Ce type de sites se multiplie, qu’ils soient généralistes (casafree.com se décrit comme un portail participatif de l’actualité nationale et mondiale), spécialistes (raptiviste.net contente les aficionados du rap en mal d’infos et se décrit aussi comme un portail participatif) ou associatifs (tanmia.ma souhaite renforcer les capacités associatives sans omettre la portée du journalisme citoyen en créant un site consacré aux usages du podcast).

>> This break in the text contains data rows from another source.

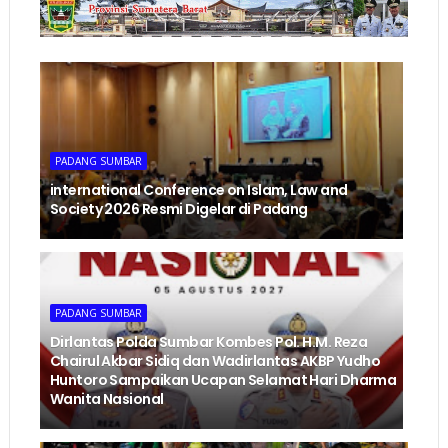
PADANG SUMBAR
international Conference on Islam, Law and
Society 2026 Resmi Digelar di Padang
PADANG SUMBAR
Dirlantas Polda Sumbar Kombes Pol. H.M. Reza
Chairul Akbar Sidiq dan Wadirlantas AKBP Yudho
Huntoro Sampaikan Ucapan Selamat Hari Dharma
Wanita Nasional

Les rédacteurs de ces sites expliquent l’engouement des internautes par l’interactivité qu’Internet permet, un traitement d’informations quasi absentes dans d’autres médias et une approche non entachée par des codes journalistiques jugés parfois pesants. Autre avantage, une censure plus ardue à imposer. Les internautes veillent au grain, le cas récent de l’affaire Youtube le prouve. En outre, Internet permet l’usage d’un ton plus libre où la subjectivité est souvent assumée voire revendiquée. Les sarcasmes sont donc permis, mais pas les insultes ou les articles jugés sans fondements. Exit également l’usage du copier-coller que certains petits malins utilisent pour s’attribuer des articles récupérés sur le Net. La vérification des éléments confiés aux sites est d’usage.
Tous journalistes ?
Car relais de l’information, ces internautes particuliers ne sont pas tous, mais pour la plupart, possiblement journalistes même s’il est vrai que les blogueurs se considèrent davantage comme des chroniqueurs ou des éditorialistes. Sur son blog citoyenhmida.blogs.ma, Abdelhamid Bouziane présente son apport comme des « chroniques tenues par un marocain lambda qui regarde et commente ce qui se passe autour de lui ». En revanche, ceux qui contribuent par texte ou vidéo aux sites de partage d’infos se considèrent comme des journalistes à part entière, comme c’est le cas pour Nabil Bendannoun de goovideo.com : « Le journaliste est quelqu’un qui rapporte un fait. Ce que je fais, c’est prendre un fait relaté par une vidéo et le présenter cru aux internautes, sans essayer de les manipuler, ce que malheureusement font les médias dont l’absence de subjectivité est hautement discutable ». Sur son site, outre de nombreuses vidéos vouées à divertir, on retrouve un témoignage d’un chemkar, un reportage sur la communauté gay à Marrakech ainsi que des vidéos tournées suite aux derniers attentats de Casablanca et des témoignages recueillis après l’explosion du cybercafé. Sur le site selwane.com, Ayyoub Ajmi s’essaie aussi à la vidéo informative avec, par exemple, une vidéo sur le hooliganisme qui sévit dans les stades.
Les journalistes professionnels doivent-ils craindre ces confrères alernatifs ? Pas sûr. Les journalistes citoyens devront relever le défi de la professionnalisation pour être d’avantage pris en considération bien que « ce phénomène ne pourra jamais remplacer le journalisme » d’après Mehdi Msaddeq. Il n’en sera pas moins un bon complément.